> _ASSIGNED TASK_
Pull each line holding "designed" out of the entries below.

--

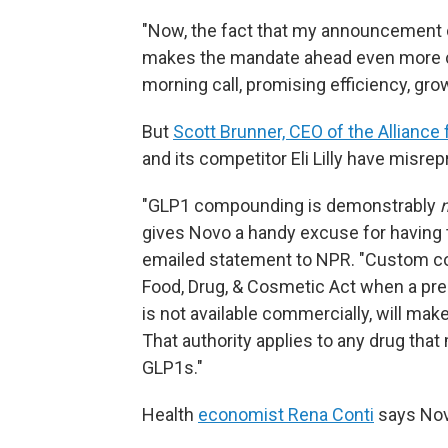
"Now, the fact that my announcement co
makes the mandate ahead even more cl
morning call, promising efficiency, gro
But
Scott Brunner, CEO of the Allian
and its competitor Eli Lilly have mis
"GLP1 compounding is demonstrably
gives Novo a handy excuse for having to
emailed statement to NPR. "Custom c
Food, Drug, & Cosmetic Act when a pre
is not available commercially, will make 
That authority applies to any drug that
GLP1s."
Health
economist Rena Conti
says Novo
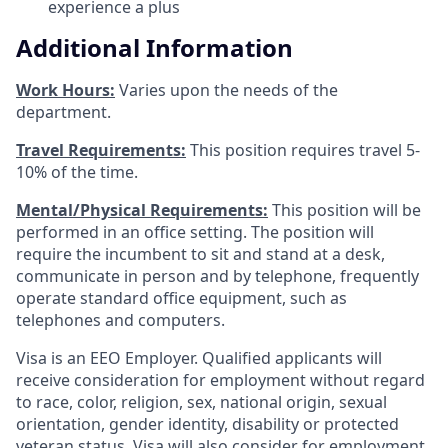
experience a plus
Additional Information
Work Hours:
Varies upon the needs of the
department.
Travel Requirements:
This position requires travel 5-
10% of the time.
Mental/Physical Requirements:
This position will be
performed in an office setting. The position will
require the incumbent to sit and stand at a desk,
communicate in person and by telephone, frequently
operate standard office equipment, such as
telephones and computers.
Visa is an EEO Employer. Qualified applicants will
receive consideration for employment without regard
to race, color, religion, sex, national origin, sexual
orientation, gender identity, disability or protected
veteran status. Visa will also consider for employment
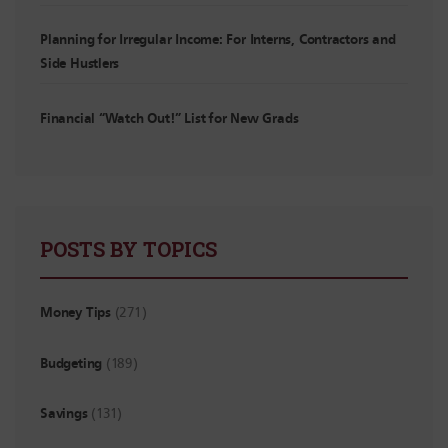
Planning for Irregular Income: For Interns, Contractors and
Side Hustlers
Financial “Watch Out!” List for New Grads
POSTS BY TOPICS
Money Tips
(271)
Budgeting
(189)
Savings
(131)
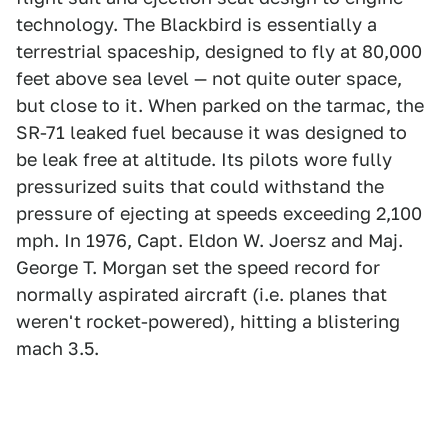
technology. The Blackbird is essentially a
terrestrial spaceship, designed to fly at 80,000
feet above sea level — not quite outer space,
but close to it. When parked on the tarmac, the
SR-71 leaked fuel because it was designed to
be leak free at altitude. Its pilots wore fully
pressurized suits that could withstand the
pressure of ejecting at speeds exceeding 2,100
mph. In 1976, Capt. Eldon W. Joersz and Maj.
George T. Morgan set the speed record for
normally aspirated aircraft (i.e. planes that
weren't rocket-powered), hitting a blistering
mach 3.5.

--

> _RESULT_
terrestrial spaceship, designed to fly at 80,000
SR-71 leaked fuel because it was designed to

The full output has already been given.